With all respect, "devotion of resources" to respond to discovery requests seems like a lame justification, on the face of it, to stay an entire case. Candidly, every civil case involves the prospect of "devoting resources" to discovery, yet that is not a good reason to dismantle any case. It ought not to be a reason to support a stay of any case, either.
Finally, why do you suppose that SWBC changed its winning ways from successfully filing motions to dismiss the LFPI claims against it in this case, to filing instead a motion to stay? The difference of course is that if SWBC prevailed on yet another motion to dismiss the LFPI claims alleged against it, then in that event SWBC would be dismissed (perhaps, this time, with prejudice) but Litton Servicing would remain in the case.
On the other hand, after SWBC's motion to stay the case including against Litton was granted, the claims against Litton theoretically were still in place but they were going nowhere. One wonders why the result of a motion for stay was "better" for SWBC than being dismissed from the California case yet again, perhaps this time with prejudice.
- "Third, as Plaintiff herself admits, 'it would be inefficient to continue this litigation against [SWBC] pending the resolution of settlement proceedings'" in the cases in New York and Florida.
Perhaps this statement was taken out of context a little. Or perhaps I misunderstand it. If I understand it correctly, what the Plaintiff was saying is that it would be inefficient to grant the stay motion, effectively granting a continuance in the case, and not that it would be inefficient to deny the stay motion.
The court quoted another statement of the Plaintiff in a footnote: "While 'Plaintiff does not concede that SWBC is released under the [Florida] settlement[,] ... for the purposes of this motion, Plaintiff does not oppose staying this case as to SWBC (with the exception of discovery relevant to Litton)....'" Perryman v. Litton Loan Servicing, LP, No. 14-cv-02261-JST, 2016 WL 1258584, at *2 n.1 (N.D. Cal. March 30, 2016).
This further statement may present a cautionary tale to practitioners. The Plaintiff's attorneys were clearly attempting to offer a compromise in making this statement, yet this attempt may have been viewed instead as an "admission."
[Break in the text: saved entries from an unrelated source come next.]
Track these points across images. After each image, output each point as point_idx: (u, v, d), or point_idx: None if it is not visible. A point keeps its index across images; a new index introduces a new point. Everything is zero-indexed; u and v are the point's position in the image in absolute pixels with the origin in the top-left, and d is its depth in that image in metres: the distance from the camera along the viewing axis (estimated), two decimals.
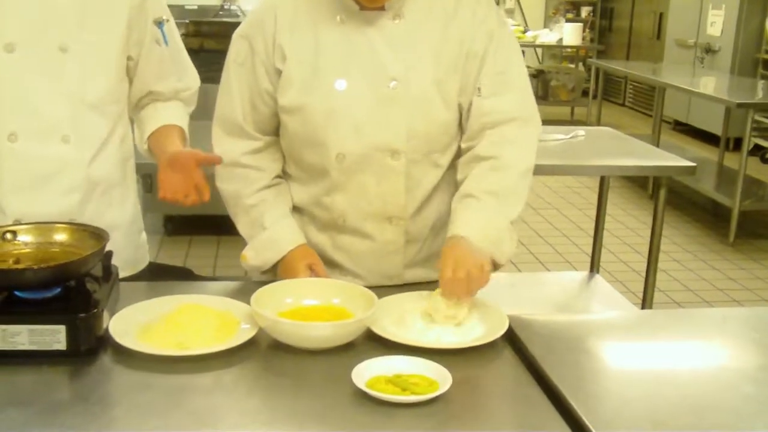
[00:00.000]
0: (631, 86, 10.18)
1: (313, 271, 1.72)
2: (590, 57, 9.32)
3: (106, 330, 1.42)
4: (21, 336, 1.35)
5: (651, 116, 7.65)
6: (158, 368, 1.35)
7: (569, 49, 10.01)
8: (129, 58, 1.81)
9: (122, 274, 1.68)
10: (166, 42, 1.85)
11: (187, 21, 4.53)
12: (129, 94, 1.87)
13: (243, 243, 1.81)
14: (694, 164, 3.22)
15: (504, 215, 1.68)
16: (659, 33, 9.42)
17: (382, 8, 1.68)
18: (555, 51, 10.59)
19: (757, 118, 6.83)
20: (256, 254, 1.77)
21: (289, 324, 1.45)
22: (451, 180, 1.79)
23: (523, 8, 11.14)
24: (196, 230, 4.83)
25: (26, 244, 1.55)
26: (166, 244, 4.78)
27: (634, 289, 4.19)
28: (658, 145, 5.10)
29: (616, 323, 1.75)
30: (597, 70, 8.17)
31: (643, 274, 3.38)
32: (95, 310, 1.39)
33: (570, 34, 9.08)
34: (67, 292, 1.45)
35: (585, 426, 1.21)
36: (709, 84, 6.44)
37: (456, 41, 1.70)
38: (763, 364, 1.47)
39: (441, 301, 1.53)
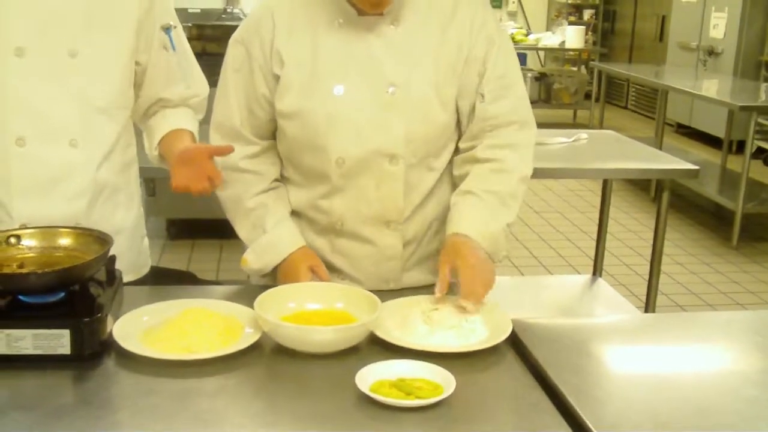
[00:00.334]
0: (633, 89, 10.18)
1: (314, 273, 1.72)
2: (593, 60, 9.31)
3: (110, 334, 1.42)
4: (25, 340, 1.35)
5: (654, 119, 7.65)
6: (162, 372, 1.35)
7: (572, 52, 10.02)
8: (137, 64, 1.82)
9: (125, 279, 1.68)
10: (173, 48, 1.85)
11: (190, 24, 4.52)
12: (137, 103, 1.87)
13: (245, 246, 1.81)
14: (697, 167, 3.22)
15: (502, 217, 1.71)
16: (662, 36, 9.42)
17: (381, 14, 1.68)
18: (557, 54, 10.59)
19: (761, 120, 6.82)
20: (256, 258, 1.77)
21: (292, 328, 1.45)
22: (445, 182, 1.81)
23: (525, 11, 11.16)
24: (199, 234, 4.84)
25: (30, 248, 1.55)
26: (169, 248, 4.79)
27: (637, 293, 4.19)
28: (660, 148, 5.10)
29: (619, 327, 1.75)
30: (599, 72, 8.17)
31: (646, 278, 3.37)
32: (99, 315, 1.40)
33: (572, 37, 9.08)
34: (71, 296, 1.44)
35: (588, 429, 1.21)
36: (712, 87, 6.44)
37: (454, 46, 1.71)
38: (765, 368, 1.47)
39: (445, 312, 1.54)
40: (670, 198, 3.24)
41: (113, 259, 1.56)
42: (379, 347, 1.46)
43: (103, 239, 1.54)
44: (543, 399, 1.32)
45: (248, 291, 1.66)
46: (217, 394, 1.31)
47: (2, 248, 1.53)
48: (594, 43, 10.31)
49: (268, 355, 1.45)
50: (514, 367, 1.44)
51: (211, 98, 1.87)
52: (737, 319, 1.82)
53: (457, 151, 1.80)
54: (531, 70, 9.70)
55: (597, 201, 4.16)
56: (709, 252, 5.18)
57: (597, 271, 3.80)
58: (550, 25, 10.76)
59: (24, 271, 1.48)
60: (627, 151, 3.50)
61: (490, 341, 1.48)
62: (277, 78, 1.70)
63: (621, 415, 1.28)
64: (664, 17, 9.37)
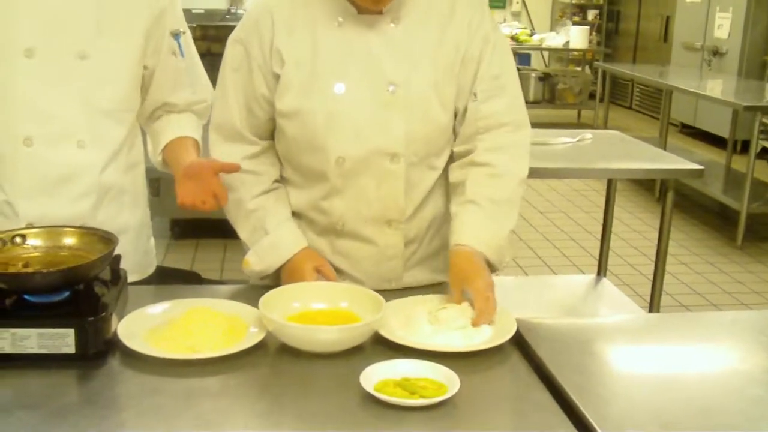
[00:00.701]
0: (637, 89, 10.16)
1: (320, 273, 1.72)
2: (597, 60, 9.30)
3: (115, 333, 1.43)
4: (30, 339, 1.35)
5: (658, 119, 7.64)
6: (167, 372, 1.36)
7: (576, 53, 10.01)
8: (145, 68, 1.82)
9: (130, 279, 1.68)
10: (182, 54, 1.86)
11: (194, 25, 4.54)
12: (143, 106, 1.88)
13: (246, 248, 1.80)
14: (701, 167, 3.22)
15: (505, 225, 1.71)
16: (666, 36, 9.40)
17: (380, 12, 1.68)
18: (562, 54, 10.59)
19: (765, 120, 6.78)
20: (259, 259, 1.76)
21: (297, 328, 1.46)
22: (445, 182, 1.80)
23: (529, 11, 11.15)
24: (203, 234, 4.84)
25: (35, 247, 1.56)
26: (173, 247, 4.80)
27: (642, 293, 4.19)
28: (665, 149, 5.09)
29: (624, 326, 1.74)
30: (604, 73, 8.17)
31: (651, 278, 3.37)
32: (104, 314, 1.40)
33: (577, 37, 9.08)
34: (75, 295, 1.45)
35: (593, 428, 1.21)
36: (717, 87, 6.43)
37: (452, 46, 1.71)
38: None
39: (452, 312, 1.54)
40: (674, 198, 3.23)
41: (118, 258, 1.56)
42: (383, 347, 1.46)
43: (107, 239, 1.54)
44: (547, 398, 1.32)
45: (252, 291, 1.66)
46: (221, 394, 1.31)
47: (7, 248, 1.54)
48: (598, 44, 10.30)
49: (273, 355, 1.45)
50: (519, 366, 1.44)
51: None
52: (742, 319, 1.81)
53: (451, 156, 1.80)
54: (535, 70, 9.69)
55: (601, 201, 4.15)
56: (713, 252, 5.18)
57: (601, 271, 3.79)
58: (554, 25, 10.75)
59: (29, 270, 1.48)
60: (631, 151, 3.49)
61: (494, 341, 1.48)
62: (276, 77, 1.70)
63: (625, 414, 1.28)
64: (668, 17, 9.36)
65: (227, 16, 6.45)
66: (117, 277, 1.55)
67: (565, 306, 3.49)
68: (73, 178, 1.74)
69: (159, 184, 4.12)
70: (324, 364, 1.41)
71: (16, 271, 1.47)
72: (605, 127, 7.38)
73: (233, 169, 1.65)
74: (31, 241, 1.56)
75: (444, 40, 1.71)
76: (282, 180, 1.82)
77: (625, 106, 10.43)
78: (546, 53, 10.87)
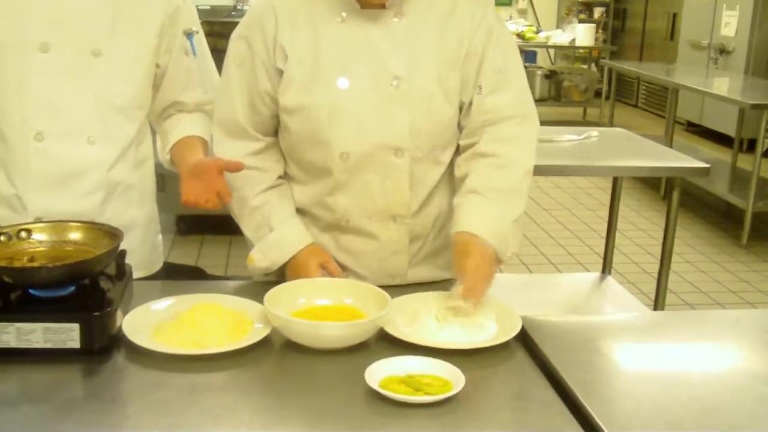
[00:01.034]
0: (643, 87, 10.14)
1: (325, 269, 1.72)
2: (603, 58, 9.29)
3: (120, 328, 1.43)
4: (35, 334, 1.35)
5: (664, 117, 7.62)
6: (172, 367, 1.36)
7: (582, 50, 10.00)
8: (157, 66, 1.83)
9: (137, 275, 1.69)
10: (194, 53, 1.86)
11: (200, 21, 4.53)
12: (153, 103, 1.88)
13: (250, 245, 1.80)
14: (707, 165, 3.21)
15: (508, 213, 1.68)
16: (672, 34, 9.38)
17: (383, 6, 1.68)
18: (568, 52, 10.57)
19: None
20: (263, 256, 1.76)
21: (302, 324, 1.45)
22: (451, 176, 1.79)
23: (535, 8, 11.14)
24: (209, 230, 4.85)
25: (41, 242, 1.56)
26: (179, 243, 4.80)
27: (647, 291, 4.18)
28: (671, 147, 5.07)
29: (629, 324, 1.74)
30: (610, 70, 8.15)
31: (656, 276, 3.36)
32: (109, 309, 1.40)
33: (583, 34, 9.06)
34: (81, 290, 1.45)
35: (598, 426, 1.21)
36: (723, 85, 6.41)
37: (455, 39, 1.70)
38: None
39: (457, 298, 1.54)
40: (680, 196, 3.23)
41: (123, 253, 1.57)
42: (388, 343, 1.45)
43: (113, 234, 1.55)
44: (552, 396, 1.32)
45: (258, 287, 1.66)
46: (226, 389, 1.31)
47: (13, 242, 1.54)
48: (604, 41, 10.28)
49: (278, 351, 1.45)
50: (524, 364, 1.44)
51: None
52: (747, 318, 1.81)
53: (457, 150, 1.79)
54: (541, 67, 9.68)
55: (606, 199, 4.15)
56: (718, 251, 5.17)
57: (606, 269, 3.79)
58: (560, 22, 10.73)
59: (34, 265, 1.49)
60: (637, 148, 3.49)
61: (499, 338, 1.48)
62: (280, 72, 1.70)
63: (630, 412, 1.28)
64: (674, 15, 9.33)
65: (233, 13, 6.45)
66: (122, 272, 1.55)
67: (570, 304, 3.48)
68: (82, 174, 1.74)
69: (164, 180, 4.13)
70: (329, 360, 1.41)
71: (21, 266, 1.47)
72: (611, 125, 7.35)
73: (237, 168, 1.65)
74: (37, 236, 1.56)
75: (447, 33, 1.70)
76: (286, 176, 1.82)
77: (631, 104, 10.41)
78: (552, 51, 10.85)
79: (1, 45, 1.67)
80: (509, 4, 11.02)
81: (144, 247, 1.91)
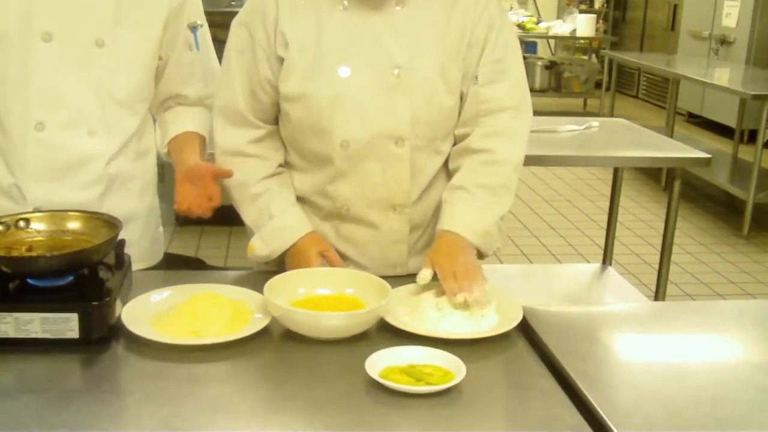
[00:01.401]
0: (644, 78, 10.12)
1: (325, 258, 1.71)
2: (603, 48, 9.26)
3: (119, 318, 1.42)
4: (33, 324, 1.35)
5: (664, 108, 7.61)
6: (171, 357, 1.35)
7: (582, 41, 9.97)
8: (159, 58, 1.82)
9: (138, 267, 1.69)
10: (197, 47, 1.85)
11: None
12: (154, 94, 1.87)
13: (251, 233, 1.79)
14: (708, 156, 3.19)
15: (495, 210, 1.71)
16: (673, 24, 9.36)
17: None
18: (568, 42, 10.55)
19: None
20: (264, 244, 1.75)
21: (302, 313, 1.45)
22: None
23: None
24: (208, 221, 4.82)
25: (39, 232, 1.55)
26: (178, 234, 4.80)
27: (647, 282, 4.18)
28: (671, 138, 5.06)
29: (630, 314, 1.73)
30: (610, 61, 8.13)
31: (656, 267, 3.35)
32: (108, 299, 1.39)
33: (583, 25, 9.04)
34: (79, 280, 1.45)
35: (599, 416, 1.21)
36: (724, 75, 6.39)
37: (458, 30, 1.70)
38: None
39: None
40: (680, 187, 3.22)
41: (122, 243, 1.56)
42: (389, 333, 1.45)
43: (112, 223, 1.54)
44: (553, 386, 1.31)
45: (257, 276, 1.66)
46: (225, 380, 1.31)
47: (11, 232, 1.53)
48: (605, 32, 10.25)
49: (277, 341, 1.44)
50: (525, 354, 1.44)
51: None
52: (749, 309, 1.81)
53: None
54: (541, 58, 9.66)
55: (607, 190, 4.15)
56: (719, 241, 5.16)
57: (607, 260, 3.79)
58: (560, 13, 10.71)
59: (33, 254, 1.48)
60: (638, 139, 3.47)
61: (500, 328, 1.47)
62: (281, 60, 1.69)
63: (632, 402, 1.27)
64: (675, 6, 9.31)
65: (232, 3, 6.43)
66: (121, 261, 1.55)
67: (571, 295, 3.48)
68: (81, 166, 1.74)
69: (163, 171, 4.13)
70: (329, 350, 1.40)
71: (19, 255, 1.47)
72: (611, 116, 7.35)
73: (229, 175, 1.71)
74: (35, 225, 1.55)
75: (449, 23, 1.70)
76: (286, 165, 1.81)
77: (632, 95, 10.39)
78: (552, 41, 10.82)
79: (3, 34, 1.66)
80: None
81: (144, 238, 1.90)
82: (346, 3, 1.67)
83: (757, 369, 1.40)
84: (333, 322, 1.43)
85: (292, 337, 1.44)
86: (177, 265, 2.39)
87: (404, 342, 1.39)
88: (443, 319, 1.49)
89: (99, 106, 1.73)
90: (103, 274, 1.49)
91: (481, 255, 1.69)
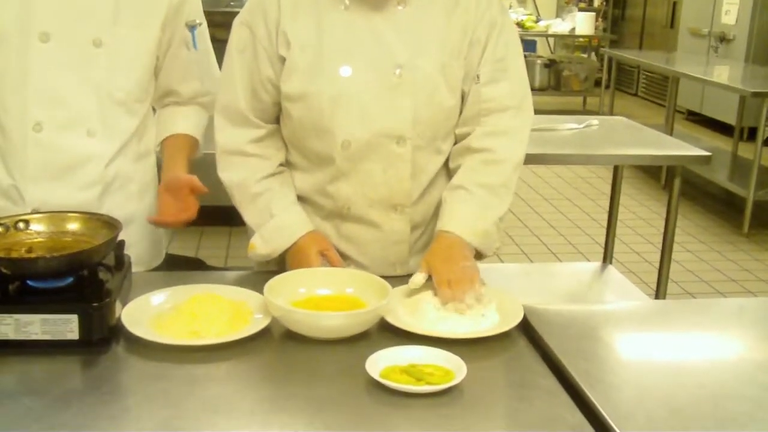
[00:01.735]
0: (644, 76, 10.12)
1: (325, 257, 1.71)
2: (603, 46, 9.26)
3: (119, 319, 1.42)
4: (33, 325, 1.35)
5: (664, 106, 7.60)
6: (171, 358, 1.35)
7: (582, 39, 9.96)
8: (156, 57, 1.81)
9: (138, 269, 1.68)
10: (195, 46, 1.85)
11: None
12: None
13: (251, 233, 1.79)
14: (708, 153, 3.19)
15: (494, 210, 1.71)
16: (673, 22, 9.36)
17: None
18: (567, 41, 10.54)
19: None
20: (264, 243, 1.75)
21: (302, 313, 1.45)
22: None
23: None
24: (208, 221, 4.81)
25: (39, 233, 1.55)
26: (178, 234, 4.78)
27: (648, 280, 4.18)
28: (671, 136, 5.06)
29: (631, 313, 1.73)
30: (610, 59, 8.13)
31: (657, 265, 3.35)
32: (108, 300, 1.39)
33: (582, 23, 9.04)
34: (79, 281, 1.44)
35: (601, 415, 1.20)
36: (724, 73, 6.39)
37: (459, 29, 1.70)
38: None
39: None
40: (680, 185, 3.21)
41: (122, 244, 1.56)
42: (389, 333, 1.45)
43: (111, 224, 1.54)
44: (554, 385, 1.31)
45: (257, 277, 1.65)
46: (225, 380, 1.31)
47: (11, 233, 1.53)
48: (604, 30, 10.25)
49: (278, 341, 1.44)
50: (526, 353, 1.43)
51: None
52: (749, 306, 1.81)
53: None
54: (540, 56, 9.66)
55: (607, 188, 4.14)
56: (720, 239, 5.16)
57: (607, 258, 3.78)
58: (560, 11, 10.70)
59: (32, 255, 1.48)
60: (638, 137, 3.47)
61: (501, 327, 1.47)
62: (282, 60, 1.69)
63: (634, 400, 1.27)
64: (675, 3, 9.31)
65: (232, 3, 6.42)
66: (121, 262, 1.54)
67: (571, 293, 3.48)
68: (80, 167, 1.74)
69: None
70: (329, 350, 1.40)
71: (19, 257, 1.46)
72: (611, 114, 7.35)
73: (204, 192, 1.73)
74: (35, 227, 1.55)
75: (451, 22, 1.69)
76: (287, 164, 1.81)
77: (631, 93, 10.39)
78: (551, 40, 10.82)
79: (0, 34, 1.66)
80: None
81: (143, 240, 1.90)
82: (347, 2, 1.67)
83: (758, 367, 1.40)
84: (333, 322, 1.43)
85: (292, 338, 1.44)
86: (177, 266, 2.39)
87: (405, 342, 1.39)
88: (444, 318, 1.49)
89: (98, 106, 1.73)
90: (102, 275, 1.49)
91: (480, 256, 1.69)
- "Finally, as SWBC notes in its motion, 'if a legitimate need for discovery arises in the future ... [the Plaintiff] is free to present good cause to the Court for relief from the stay.'"
It is legitimate to ask, it seems, why should the party opposing a stay in the first place, be required as a matter of law to "present good cause" to lift the stay in the future? Why should not the burden of proof, if proof is indeed involved, not be placed on the party that sought the stay in the first place, to keep it in place, as a matter of law?
The fact is, of course, that in this case as in many cases, practitioners will note how judges may judge, and therefore how practitioners may successfully practice.